Hales Street and the Old Fire Station



Now we can see what Hales Street used to look like before the war - 1933 in this photo - the year before the Fire Station gained another three bays. The old Hippodrome was still there - about to be demolished and replaced by a new theatre. (See my dad's page showing the New Hippodrome.) The old Fire Station was smaller then too, and behind that is the Holy Trinity Church School in Ford Street, (with the pointy roof) and further back, a row of shops in White Street, which all disappeared so the Ring Road could be built.

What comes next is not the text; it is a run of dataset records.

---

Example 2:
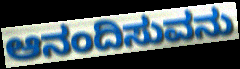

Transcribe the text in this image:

ಆನಂದಿಸುವನು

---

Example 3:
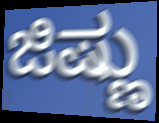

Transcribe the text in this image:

ಜಿಷ್ಣು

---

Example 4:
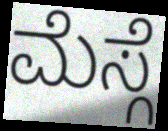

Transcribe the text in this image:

ಮೆಸ್ಗೆ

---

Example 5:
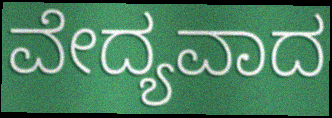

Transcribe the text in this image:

ವೇದ್ಯವಾದ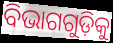
ବିଭାଗଗୁଡ଼ିକୁ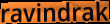
ravindrak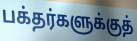
பக்தர்களுக்குத்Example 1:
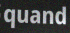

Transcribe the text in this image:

quand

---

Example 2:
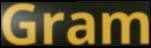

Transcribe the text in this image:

Gram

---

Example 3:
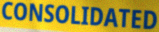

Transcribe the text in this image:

CONSOLIDATED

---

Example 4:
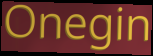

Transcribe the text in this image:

Onegin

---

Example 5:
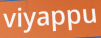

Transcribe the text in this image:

viyappu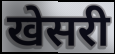
खेसरी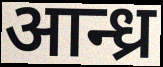
आन्ध्र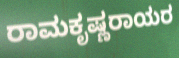
ರಾಮಕೃಷ್ಣರಾಯರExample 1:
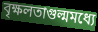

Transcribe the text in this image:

বৃক্ষলতাগুল্মমধ্যে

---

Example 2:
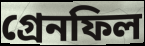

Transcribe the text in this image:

গ্রেনফিল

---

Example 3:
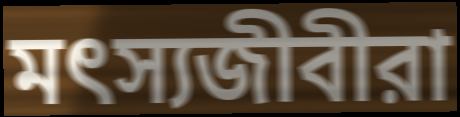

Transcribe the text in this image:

মৎস্যজীবীরা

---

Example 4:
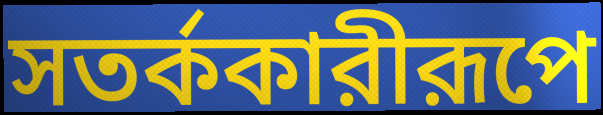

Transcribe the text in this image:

সতর্ককারীরূপে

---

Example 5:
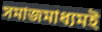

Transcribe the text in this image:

সমাজমাধ্যমইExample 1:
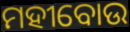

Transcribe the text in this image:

ମହୀବୋଉ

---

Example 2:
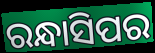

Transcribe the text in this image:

ରନ୍ଧାସିପର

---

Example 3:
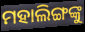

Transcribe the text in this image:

ମହାଲିଙ୍ଗଙ୍କୁ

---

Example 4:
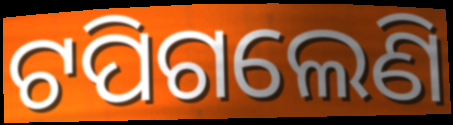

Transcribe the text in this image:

ଟପିଗଲେଣି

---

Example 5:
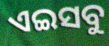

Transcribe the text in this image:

ଏଇସବୁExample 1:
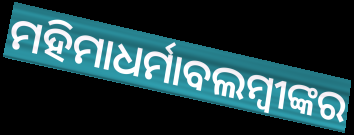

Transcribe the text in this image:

ମହିମାଧର୍ମାବଲମ୍ବୀଙ୍କର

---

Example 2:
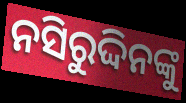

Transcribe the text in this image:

ନସିରୁଦ୍ଦିନଙ୍କୁ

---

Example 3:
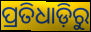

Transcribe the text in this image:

ପ୍ରତିଧାଡ଼ିରୁ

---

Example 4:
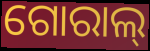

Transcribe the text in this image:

ଗୋରାଲ୍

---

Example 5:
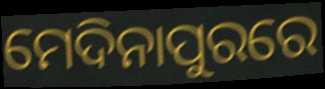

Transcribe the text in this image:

ମେଦିନାପୁରରେ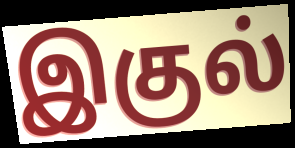
இகுல்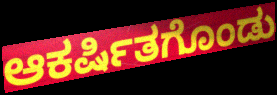
ಆಕರ್ಷಿತಗೊಂಡುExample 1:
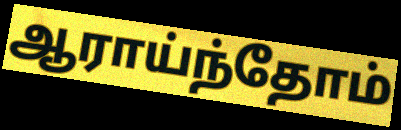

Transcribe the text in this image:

ஆராய்ந்தோம்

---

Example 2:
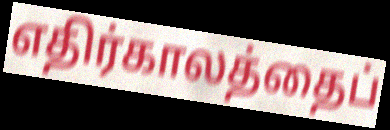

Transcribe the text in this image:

எதிர்காலத்தைப்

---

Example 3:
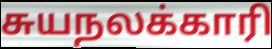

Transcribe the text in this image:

சுயநலக்காரி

Swanswell gate and the Old Fire Station in Hales Street in 1937
Swanswell gate and the Old Fire Station in Hales Street in 2007

At least Swanswell Gate is still there, and the Fire Station too, which as you can see was made larger after the war, but is now a restaurant, opened in 2006.

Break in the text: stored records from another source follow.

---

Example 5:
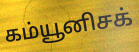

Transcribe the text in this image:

கம்யூனிசக்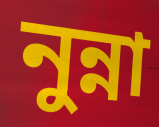
নুন্নাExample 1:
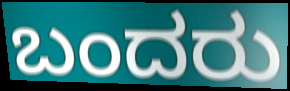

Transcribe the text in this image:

ಬಂದರು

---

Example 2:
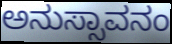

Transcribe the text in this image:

ಅನುಸ್ಸಾವನಂ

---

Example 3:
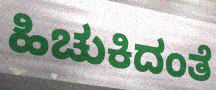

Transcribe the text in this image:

ಹಿಚುಕಿದಂತೆ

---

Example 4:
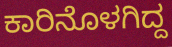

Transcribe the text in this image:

ಕಾರಿನೊಳಗಿದ್ದ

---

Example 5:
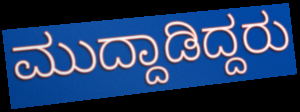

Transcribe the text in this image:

ಮುದ್ದಾಡಿದ್ದರು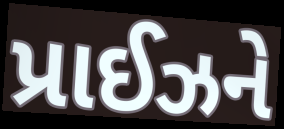
પ્રાઈઝનેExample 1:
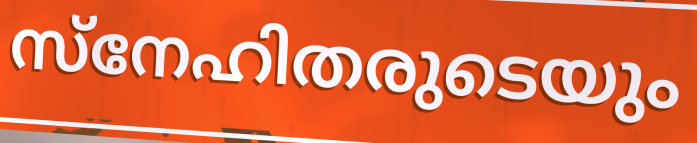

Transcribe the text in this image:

സ്നേഹിതരുടെയും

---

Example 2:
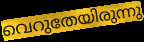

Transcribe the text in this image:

വെറുതേയിരുന്നു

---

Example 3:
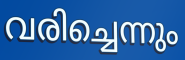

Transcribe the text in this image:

വരിച്ചെന്നും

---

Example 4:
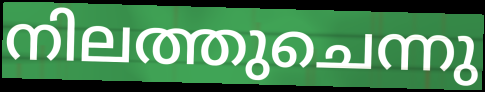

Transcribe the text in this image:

നിലത്തുചെന്നു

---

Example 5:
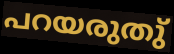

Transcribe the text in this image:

പറയരുതു്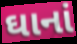
ઘાનાંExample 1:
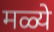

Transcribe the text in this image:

मळ्ये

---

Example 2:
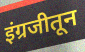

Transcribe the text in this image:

इंग्रजीतून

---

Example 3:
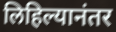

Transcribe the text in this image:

लिहिल्यानंतर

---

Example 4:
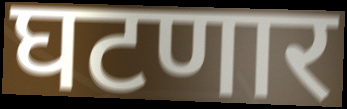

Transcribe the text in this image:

घटणार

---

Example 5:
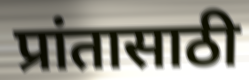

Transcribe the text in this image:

प्रांतासाठी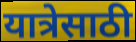
यात्रेसाठीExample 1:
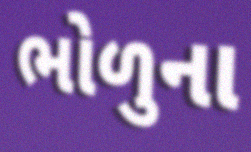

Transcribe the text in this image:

ભોળુના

Fireman Pete Stott, who used to be with the West Midlands Fire Service based at our Radford Road station, but now working with Warwickshire Fire and Rescue, has kindly written to add some more interesting information about the old Hales Street Fire Station:

"It was a three bay station in 1911 and the houses next to the station where the sub officer and his assistant and families lived was demolished not long after so the station could be extended. There was some damage caused to the rear of the station during the Second World War. The bay window in the centre was the fire control room. Incidentaly the Coventry Fire Brigade is allegedly the second oldest in the country and was formed in 1861, and became semi-professional in 1898 and moved from St Mary Street into Hales St in 1902."